■ YOUR INSTRUCTIONS
Would you please copy each line of the listing that mentions "down"?

■ MATERIAL PROVIDED
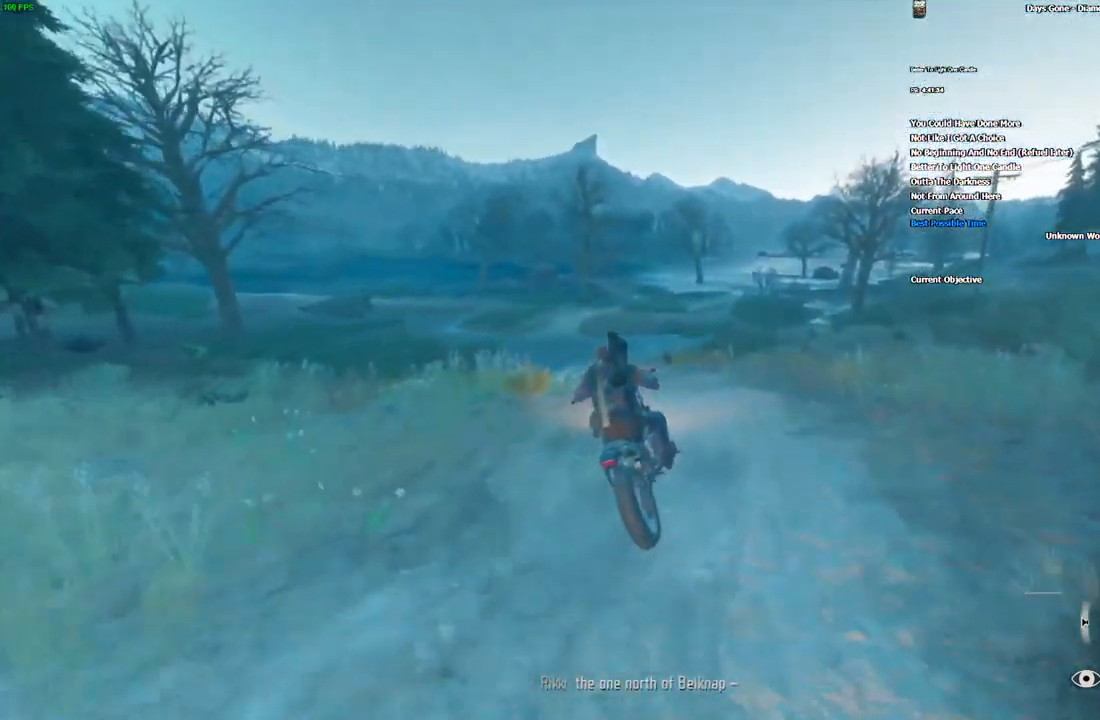
Gameplay with keyboard and mouse; each line is a JSON object with the keys and mouse buttons held at the frame after it. "events" lists presses ("down") and releases ("up") of "1", "2", "3", "4", "5", "a", "alt", "c", "caps_lock", "ctrl", "d", "e", "escape", "f", "g", "q", "r", "s", "shift", "space", "super", "tab", "tilde", "v", "w", "x", "z", "mouse_left", "mouse_wheel" and "mouse_right" between this image and that frame as [ms after this image, input, new state], when the widget could be followed in between. "mouse_left", "mouse_wheel", "mouse_right" = the "left", "wheel", "right" buttons of the "mouse" list. No other keys are recorded. "wheel" means that the mouse wheel is clicked or scrolled. Mouse movement is not recorded.
{"keys": ["w"], "mouse": [], "events": [[216, "a", "up"]]}
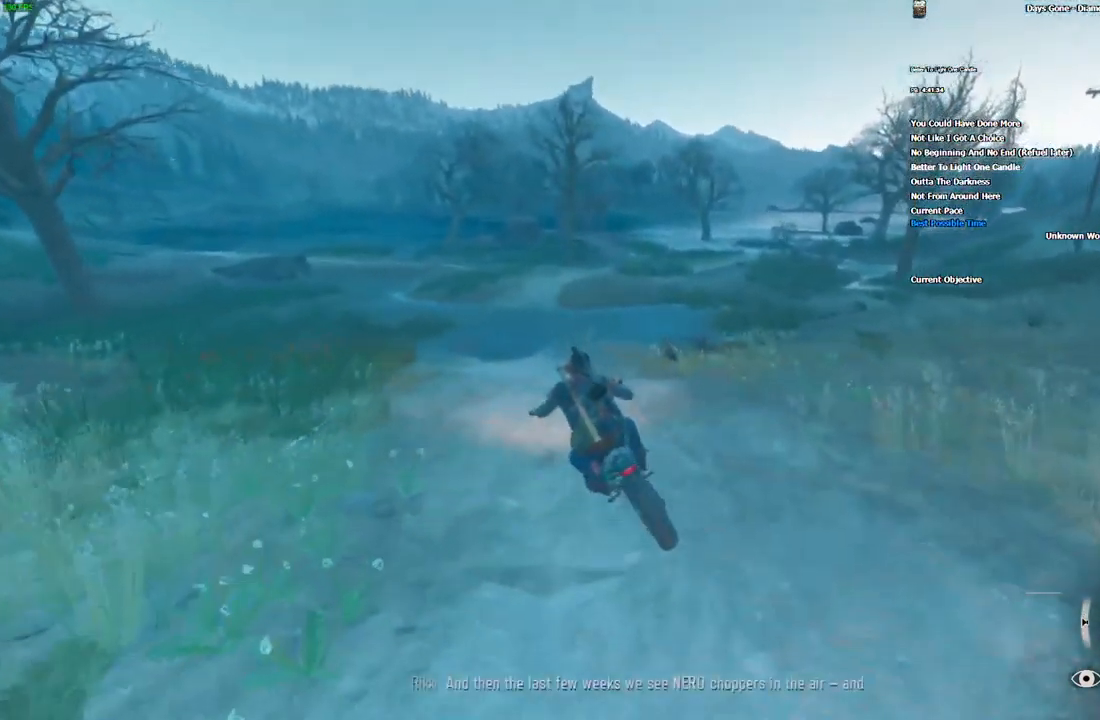
{"keys": ["w"], "mouse": [], "events": [[316, "d", "down"], [466, "d", "up"]]}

■ OUTPUT OF THE EXERCISE
Gameplay with keyboard and mouse; each line is a JSON object with the keys and mouse buttons held at the frame after it. "events" lists presses ("down") and releases ("up") of "1", "2", "3", "4", "5", "a", "alt", "c", "caps_lock", "ctrl", "d", "e", "escape", "f", "g", "q", "r", "s", "shift", "space", "super", "tab", "tilde", "v", "w", "x", "z", "mouse_left", "mouse_wheel" and "mouse_right" between this image and that frame as [ms after this image, input, new state], when the widget could be followed in between. "mouse_left", "mouse_wheel", "mouse_right" = the "left", "wheel", "right" buttons of the "mouse" list. No other keys are recorded. "wheel" means that the mouse wheel is clicked or scrolled. Mouse movement is not recorded.
{"keys": ["w"], "mouse": [], "events": [[316, "d", "down"], [466, "d", "up"]]}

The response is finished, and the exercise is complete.